* [Exercises to complete]
1. From the essay on bystanders and sexual assault, pull out the passage word for word, starting at the words "In many ways, it" and ending after "the most painful.".
2. In the essay on bystanders and sexual assault, how many witnesses stood by without helping as the two men stabbed on a Mumbai street bled to death?

* [Source passage]
----

Time and again, people have stood by and done nothing. Though this phenomenon can partly be attributed to simple apathy, there is also a deep public distrust when it comes to authorities in the Indian judicial system. Many citizens fear the consequences of being pulled into a police investigation. And the few who do try to help are often assaulted themselves.
Two men who tried to intervene when their female friend was being sexually harassed were stabbed on a Mumbai street. More than 50 witnesses stood by and did nothing to help as they bled to death. The fear of police harassment coupled with the absence of a law that protects those who help survivors of violence from prosecution and harassment are unacceptable. As The Hindu explains:
The few witness protection procedures currently available to safeguard victims and witnesses include transferring criminal trials to safer venues, preventing the accused from confronting a witness in court; allowing courts to use screens to separate the accused and survivor in rape trials, allowing police to withhold witness identity, prohibiting intimidating questions during cross-examination; and allowing witnesses to testify remotely by video.
But the authorities are often unaware or reluctant to use these procedures. In some cases the response to victim protection can be callous or deadly. For example, a judge trying the Kandhamal communal riot cases in Orissa responded to a victim's plea for protection by saying, "I am not your bodyguard. If you do not want to depose, why did you file a complaint in the first place?"
After the 2012 Delhi rape case, the world was quick to tag New Delhi as the "rape capital" of India. But the truth is, assault doesn't happen only in the dark alleyways or the unmarked buses of societally-deemed "unsafe" cities.
It happens to high school girls in Steubenville, Ohio, where other students actually stood by and watched with cellphones as their peer was assaulted. It happens to college students on Harvard's campus, where inaction on the part of the university administration forced a survivor to face her attacker every day. Harvard's statement reads as too little, too late.
...anyone in our community who hears the reports of those who have experienced sexual assault must share my sense of urgency to do all we can to address this issue. We must do better.
But it's not just on college campuses where we must do better. Because sexual assault happens in homes and marriages across the globe, and is even considered by some U.S. politicians to be perfectly legal. Contrary to popular belief, it happens to men and boys. And, as I've learned, it can even happen in broad daylight, on a busy street, in the so-called "safest" city in India.
Too many cases of assault go unreported and even unrecognized. And after having to defend myself during my own investigation, I've come to understand why that is. We are still very much a society that blames the survivor for being assaulted, rather than questioning the perpetrator of the violence itself. It comes as no surprise then, that very few survivors are reluctant to report cases of assault.
In many ways, it was not the attack itself that hurt me most. It was the absence of action. It was seeing the people who walked by without saying a word. It was hearing the accusations and finger-pointing from those whom I expected to support me. It was the lack of empathy from others that was the most painful.
One friend advised me not to speak up and share my story. Another looked me in the eye and stated blankly, "This is India, and you need to accept that this is what happens here." It was this exact indifference that made me feel most helpless.
On the day of my attack, I lost a part of myself. I am still working to get it back. But I am grateful to have survived so that I may pick up the pieces, no matter how many there are.

----

* [Entries provided]
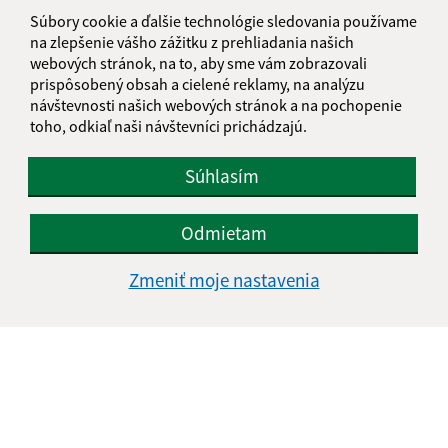
obecostrovany@obecostrovany.sk
Súbory cookie a ďalšie technológie sledovania používame
+421 51/452 15 08
na zlepšenie vášho zážitku z prehliadania našich
webových stránok, na to, aby sme vám zobrazovali
IČO: 00690554
prispôsobený obsah a cielené reklamy, na analýzu
návštevnosti našich webových stránok a na pochopenie
toho, odkiaľ naši návštevníci prichádzajú.
Súhlasím
Odmietam
Zmeniť moje nastavenia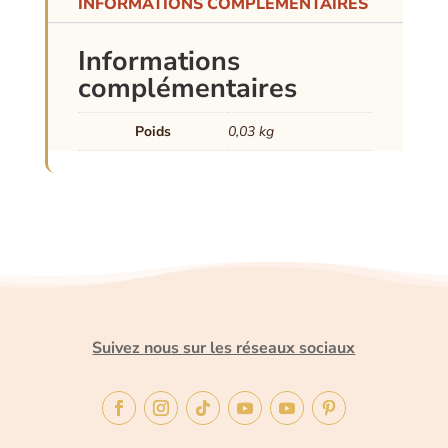
INFORMATIONS COMPLÉMENTAIRES
Informations
complémentaires
Poids
0,03 kg
Suivez nous sur les réseaux sociaux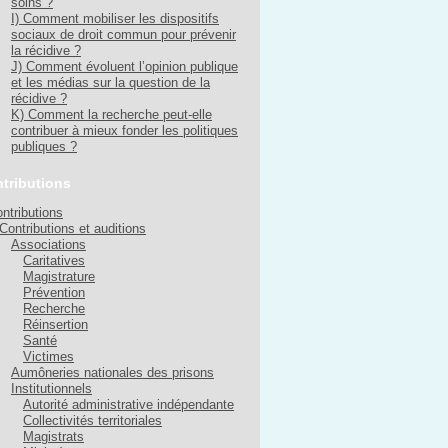
soins ?
I) Comment mobiliser les dispositifs
sociaux de droit commun pour prévenir
la récidive ?
J) Comment évoluent l’opinion publique
et les médias sur la question de la
récidive ?
K) Comment la recherche peut-elle
contribuer à mieux fonder les politiques
publiques ?
tributions
ntributions
Contributions et auditions
Associations
Caritatives
Magistrature
Prévention
Recherche
Réinsertion
Santé
Victimes
Aumôneries nationales des prisons
Institutionnels
Autorité administrative indépendante
Collectivités territoriales
Magistrats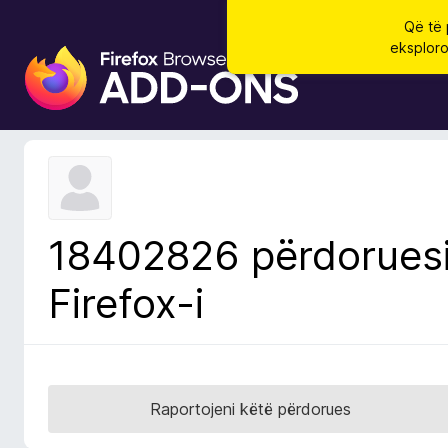
Që të 
eksploro
S
h
t
e
s
a
S
h
18402826 përdorues
f
l
Firefox-i
e
t
u
e
s
Raportojeni këtë përdorues
i
F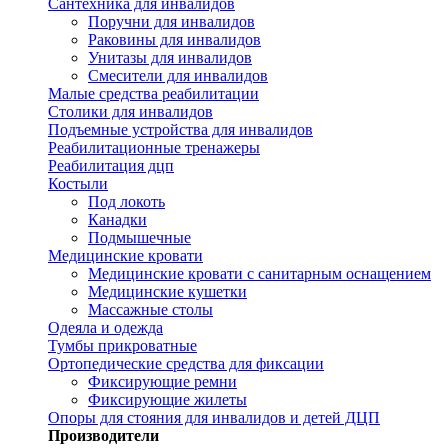
Сантехника для инвалидов
Поручни для инвалидов
Раковины для инвалидов
Унитазы для инвалидов
Смесители для инвалидов
Малые средства реабилитации
Столики для инвалидов
Подъемные устройства для инвалидов
Реабилитационные тренажеры
Реабилитация дцп
Костыли
Под локоть
Канадки
Подмышечные
Медицинские кровати
Медицинские кровати с санитарным оснащением
Медицинские кушетки
Массажные столы
Одеяла и одежда
Тумбы прикроватные
Ортопедические средства для фиксации
Фиксирующие ремни
Фиксирующие жилеты
Опоры для стояния для инвалидов и детей ДЦП
Производители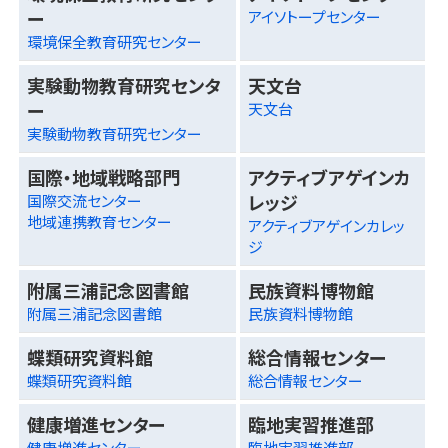
ー
アイソトープセンター
環境保全教育研究センター
実験動物教育研究センタ
天文台
ー
天文台
実験動物教育研究センター
国際・地域戦略部門
アクティブアゲインカ
レッジ
国際交流センター
地域連携教育センター
アクティブアゲインカレッ
ジ
附属三浦記念図書館
民族資料博物館
附属三浦記念図書館
民族資料博物館
蝶類研究資料館
総合情報センター
蝶類研究資料館
総合情報センター
健康増進センター
臨地実習推進部
健康増進センター
臨地実習推進部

----

* [Answers in order]
1.
In many ways, it was not the attack itself that hurt me most. It was the absence of action. It was seeing the people who walked by without saying a word. It was hearing the accusations and finger-pointing from those whom I expected to support me. It was the lack of empathy from others that was the most painful.

2. More than 50.